What this MoU represents is a mutually understood strategic pause, a breathing space both parties have chosen, for entirely different reasons, over immediate confrontation. Iran needs economic relief. A regime facing internal decay and a depleted treasury has strong incentives to buy time, replenish its resources and wait out what it calculates to be a finite window. Tehran is acutely aware that Trump has roughly two and a half years remaining in office. From its perspective, survival through that period is itself a form of victory.
Washington’s calculus is different in kind. Keeping the Strait of Hormuz open is an immediate, non-negotiable goal – a choked strait means an energy price shock with global consequences. Beyond that, the US has its own repositioning to accomplish. Military inventories drawn down through recent operations are being restocked. Strategic options are being preserved and expanded. A pause that enables that rebuilding, while avoiding a premature confrontation on unfavourable terms, is not a concession. It is preparation.

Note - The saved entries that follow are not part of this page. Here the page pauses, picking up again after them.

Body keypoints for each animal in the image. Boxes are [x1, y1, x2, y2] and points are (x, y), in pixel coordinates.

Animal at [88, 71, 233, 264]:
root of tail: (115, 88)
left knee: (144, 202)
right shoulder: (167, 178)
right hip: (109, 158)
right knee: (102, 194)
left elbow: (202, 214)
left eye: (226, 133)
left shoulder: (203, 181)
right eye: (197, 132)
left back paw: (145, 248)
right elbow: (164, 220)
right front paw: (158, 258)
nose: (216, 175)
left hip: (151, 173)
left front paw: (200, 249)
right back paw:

The MoU will not resolve the Iranian problem. It was not designed to. When its terms expire or when Iran decides it has served its purpose, the nuclear program will resume its advance, the proxies will be better resourced, and the Strait of Hormuz will once again become a flashpoint. That outcome is not a possibility. Given Iran’s record, it is a near-certainty. The only consequential variable is whether the US and those willing to stand alongside it will be better positioned to act decisively when that moment arrives.